Clinton pollster/strategist Mark Penn spent a good part of Thursday morning telling two dozen grizzled D.C reporters he doesn’t think Hillary has the primary in the bag.
But the subtext of his later remarks cut against that grain, in an implicit, we're-taking-nothing-for-granted kind of way. Penn, it turns out, is not only looking past the primary -- he's rather picky about the type of general election victory he’d like to see Hillary win.
It may seem nuts for a guy who’s candidate is crazy-glued to the word "polarizing," but Penn says Clinton desperately needs to create a grand "governing coalition" if the White House prize is actually worth obtaining. If not, she’ll wind up mired in partisan mud-wrestling like George W. Bush (or her husband, though Penn didn’t say that).
No more of this Blue States-plus-Ohio stuff for Penn, who thinks Clinton’s appeal for women could bring a half dozen states in the upper south and west into play for the Dems.
"Getting elected is only part of being president," he said.
Glenn Thrush
When a reporter asked him if he was "Hillary Clinton’s Karl Rove," the cherubic, cheerful, Diet-Coke swilling marketing impresario shot back: "I’m Hillary Clinton’s Mark Penn" and went on to pick apart Rove’s ’04 "wedge issue" strategy. (It, if you recall, consisted of whipping up the faithful on gay marriage and scaring independents into believing that John Kerry planned to hug Osama on the South Lawn.)
"The coalition that the president (put together in ’04) was no effective coalition for governing… It turned out that kind of strategy was a very bad for governing."
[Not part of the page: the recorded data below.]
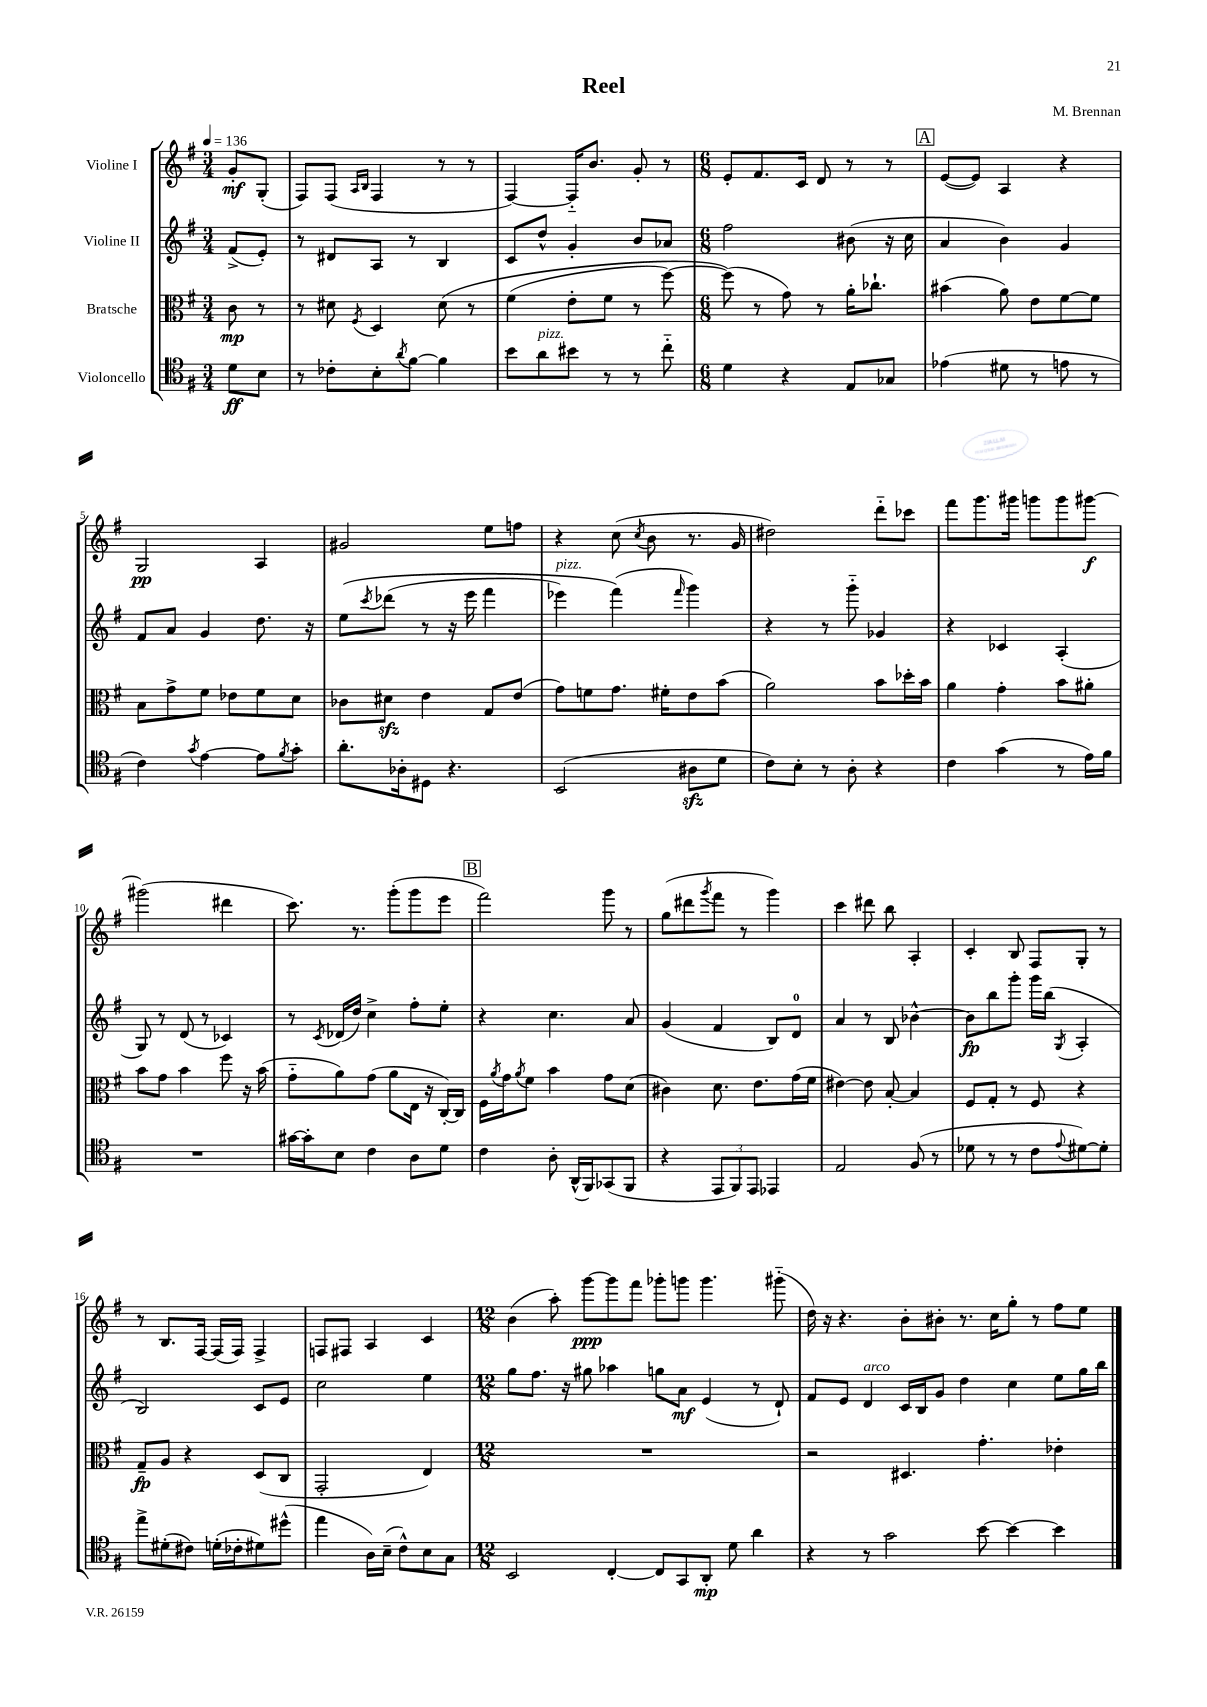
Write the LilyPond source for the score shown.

\header { title = "Reel" composer = "M. Brennan" }
<<
\new StaffGroup <<
\new Staff = "s0" \with { instrumentName = "Violine I" } {
    \clef treble \key g \major \numericTimeSignature \time 3/4 \partial 4 \tempo 4 = 136
    g'8-.\mf g8-.( |
    fis8) fis8( \grace { a16 b16 } fis4 r8 r8 |
    fis4~) fis16-_ b'8. g'8-. r8 |
    \numericTimeSignature \time 6/8 e'8-. fis'8. c'16 d'8 r8 r8 |
    \mark \markup { \box "A" } e'8~( e'8) a4 r4 |
    g2\pp a4 |
    gis'2 e''8 f''8 |
    r4 c''8( \acciaccatura { c''8 } b'8 r8. g'16 |
    dis''2) d'''8-_ ces'''8 |
    fis'''8 g'''8. gis'''16 g'''8 g'''8 gis'''8~\f |
    gis'''2( dis'''4 |
    c'''8.) r8. g'''8-.( g'''8 e'''8 |
    \mark \markup { \box "B" } fis'''2) g'''8 r8 |
    g''8( dis'''8 \acciaccatura { g'''8 } fis'''8 r8 g'''4) |
    c'''4 dis'''8 b''8 a4-. |
    c'4-. b8 fis8 g8-. r8 |
    r8 b8. fis16~ fis16( fis16) fis4-> |
    f8 fis8 a4 c'4 |
    \numericTimeSignature \time 12/8 b'4( a''8-.) g'''8~\ppp g'''8 fis'''8 ges'''8-. g'''8 g'''4. gis'''8-_( |
    d''16) r16 r4. b'8-. bis'8-. r8. c''16 g''8-. r8 fis''8 e''8 \bar "|." |
}
\new Staff = "s1" \with { instrumentName = "Violine II" } {
    \clef treble \key g \major \numericTimeSignature \time 3/4 \partial 4
    fis'8->( e'8-.) |
    r8 dis'8 a8 r8 b4 |
    c'8 d''8-^ g'4-. b'8 aes'8 |
    \numericTimeSignature \time 6/8 fis''2 bis'8( r16 c''16 |
    \mark \markup { \box "A" } a'4 b'4) g'4 |
    fis'8 a'8 g'4 d''8. r16 |
    e''8\( \acciaccatura { c'''8 } des'''8( r8 r16 e'''16 fis'''4 |
    ees'''4^\markup { \italic "pizz." }) fis'''4(\) \grace { fis'''16 } g'''4) |
    r4 r8 g'''8-_ ges'4 |
    r4 ces'4 a4-.( |
    g8) r8 d'8( r8 ces'4) |
    r8 \acciaccatura { c'8 } des'16( d''16) c''4-> fis''8-. e''8-. |
    \mark \markup { \box "B" } r4 c''4. a'8 |
    g'4( fis'4 b8) d'8-0 |
    a'4 r8 b8 bes'4~-^ |
    bes'8\fp b''8 g'''8-. g'''16 b''16( \acciaccatura { g8 } a4-. |
    b2) c'8 e'8 |
    c''2 e''4 |
    \numericTimeSignature \time 12/8 g''8 fis''8. r16 gis''8 aes''4 g''8 a'8\mf e'4( r8 d'8-!) |
    fis'8 e'8 d'4^\markup { \italic "arco" } c'16 b16 g'8 d''4 c''4 e''8 g''16 b''16 \bar "|." |
}
\new Staff = "s2" \with { instrumentName = "Bratsche" } {
    \clef alto \key g \major \numericTimeSignature \time 3/4 \partial 4
    c'8\mp r8 |
    r8 dis'8 \acciaccatura { fis8 } d4 dis'8\( r8 |
    fis'4( e'8-. fis'8 r8 fis''8~) |
    \numericTimeSignature \time 6/8 fis''8(\) r8 g'8) r8 a'16-. ces''8.-! |
    \mark \markup { \box "A" } bis'4( a'8) e'8 fis'8~ fis'8 |
    b8 g'8-> fis'8 ees'8 fis'8 d'8 |
    ces'8 dis'8\sfz e'4 g8 e'8( |
    g'8) f'8 g'8. fis'16-. e'8 b'8( |
    a'2) b'8 des''16-. b'16 |
    a'4 g'4-. b'8 ais'8-. |
    b'8 g'8 b'4 fis''8 r16 b'16( |
    g'8-_ a'8) g'8( a'8 e16 r16 c16~-.) c16 |
    \mark \markup { \box "B" } fis16 \acciaccatura { a'8 } g'16 \acciaccatura { a'8 } fis'8 b'4 g'8 d'8( |
    cis'4) d'8. e'8. g'16( fis'16 |
    eis'4~) eis'8 b8~-. b4 |
    fis8 g8-. r8 fis8 r4 |
    g8--\fp a8 r4 d8( c8 |
    g,2-. e4) |
    \numericTimeSignature \time 12/8 R1. |
    r2 dis4. g'4.-. ees'4-. \bar "|." |
}
\new Staff = "s3" \with { instrumentName = "Violoncello" } {
    \clef tenor \key g \major \numericTimeSignature \time 3/4 \partial 4
    d'8\ff b8 |
    r8 ces'8-. b8-. \acciaccatura { a'8 } fis'8~ fis'4 |
    b'8 a'8^\markup { \italic "pizz." } bis'8 r8 r8 c''8-_ |
    \numericTimeSignature \time 6/8 d'4 r4 e8 ges8 |
    \mark \markup { \box "A" } ees'4( dis'8 r8 e'8 r8 |
    c'4) \acciaccatura { g'8 } e'4~ e'8 \acciaccatura { fis'8 } g'8-. |
    a'8.-. aes16-. dis8 r4. |
    b,2( ais8\sfz d'8 |
    c'8) b8-. r8 a8-. r4 |
    c'4 g'4( r8 e'16) fis'16 |
    R2. |
    gis'16~ gis'16-. b8 c'4 a8 d'8 |
    \mark \markup { \box "B" } c'4 a8-. a,16-^( fis,16) ges,8( fis,8 |
    r4 \tuplet 3/2 { e,8 fis,8) e,8 } ees,4 |
    e2 fis8( r8 |
    des'8 r8 r8 c'8 \appoggiatura { e'8 } dis'8~) dis'8-. |
    e''8-> dis'8-.( cis'8) d'16-.( ces'16-. dis'8) dis''8-^( |
    e''4 a16) b16--( c'8-^) b8 g8 |
    \numericTimeSignature \time 12/8 b,2 c4~-. c8 g,8 a,8-.\mp d'8 a'4 |
    r4 r8 g'2 b'8~ b'4~ b'4 \bar "|." |
}
>>
>>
That made Bush’s victory in ’04 "very counterproductive," he added.
Penn's own strategy – "Swing is King" – goes something like this:
1) Convince skeptical swing voters that Hillary is a charming well-informed person who doesn’t eat people like them for breakfast.
2) Create broad consensus on pocketbook issues by adopting moderate, flexible and palatable (poll-tested?) positions on health care, immigration, etc.
3) Win back hawkish female voters in the South and Midwest (a.k.a "security moms") by taking the toughest possible foreign policy positions – except on Iraq, which much of the country has turned against.
4) Paint Rudy & Co. as a bunch of angry white guys (Penn, famous for reducing demographic subgroups to two-word epithets calls them "macho men") more interested in attacking her than solving the country’s problems.
"I don’t think the Republicans have any real outstanding stars in terms of their candidates and I don’t think the Republicans even think that they have that," he added.